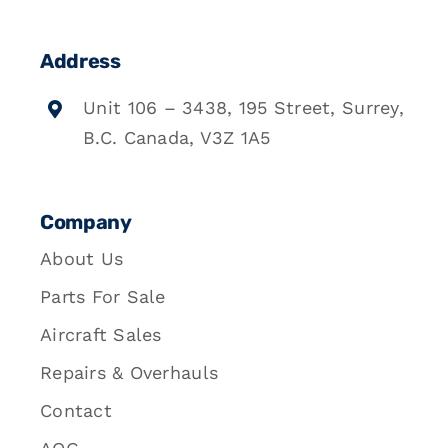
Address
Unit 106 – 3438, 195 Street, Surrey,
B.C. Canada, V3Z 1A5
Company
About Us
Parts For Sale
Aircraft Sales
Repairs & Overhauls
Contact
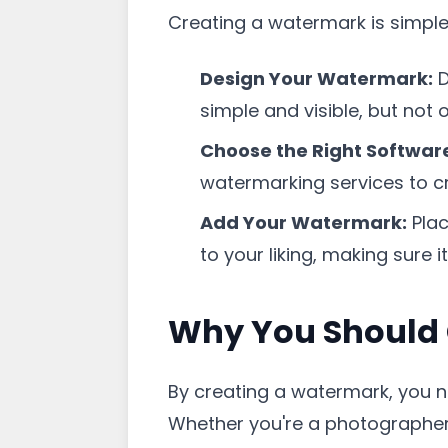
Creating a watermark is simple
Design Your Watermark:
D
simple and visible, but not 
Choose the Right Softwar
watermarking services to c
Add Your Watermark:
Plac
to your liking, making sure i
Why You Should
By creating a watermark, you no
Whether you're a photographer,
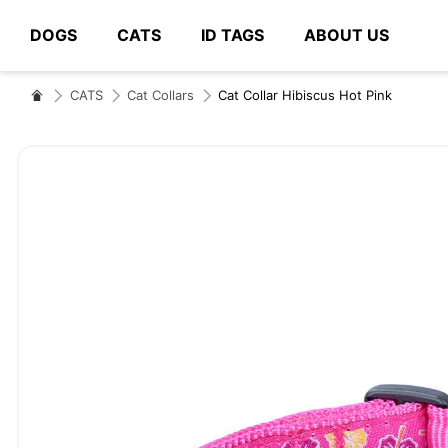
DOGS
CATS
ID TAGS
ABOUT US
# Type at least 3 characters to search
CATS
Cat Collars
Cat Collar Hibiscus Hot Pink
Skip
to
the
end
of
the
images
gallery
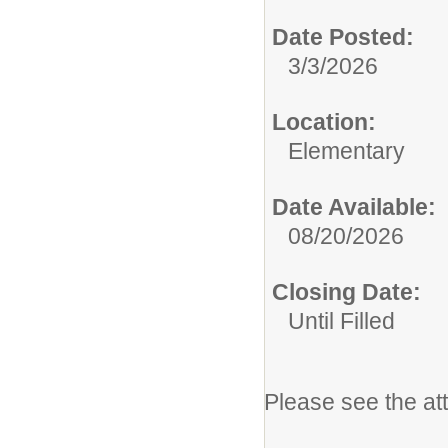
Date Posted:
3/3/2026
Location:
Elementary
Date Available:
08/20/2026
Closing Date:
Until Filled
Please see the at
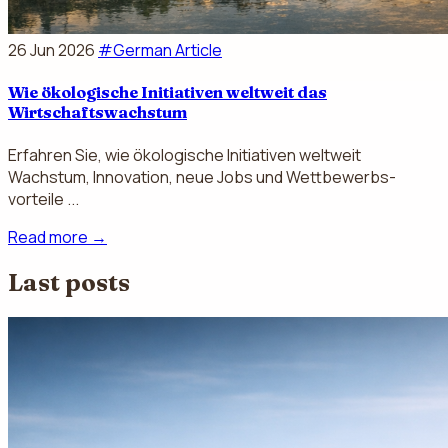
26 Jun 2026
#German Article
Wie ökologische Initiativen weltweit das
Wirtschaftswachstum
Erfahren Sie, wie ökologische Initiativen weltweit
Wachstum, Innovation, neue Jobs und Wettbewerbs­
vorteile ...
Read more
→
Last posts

§

When pictures appear in the records above, leave them out and reproduce exactly each line from the first through the line containing "Choose the Right Softwar", both included.

Address
Unit 106 – 3438, 195 Street, Surrey,
B.C. Canada, V3Z 1A5
Company
About Us
Parts For Sale
Aircraft Sales
Repairs & Overhauls
Contact
Creating a watermark is simple
Design Your Watermark:
D
simple and visible, but not 
Choose the Right Softwar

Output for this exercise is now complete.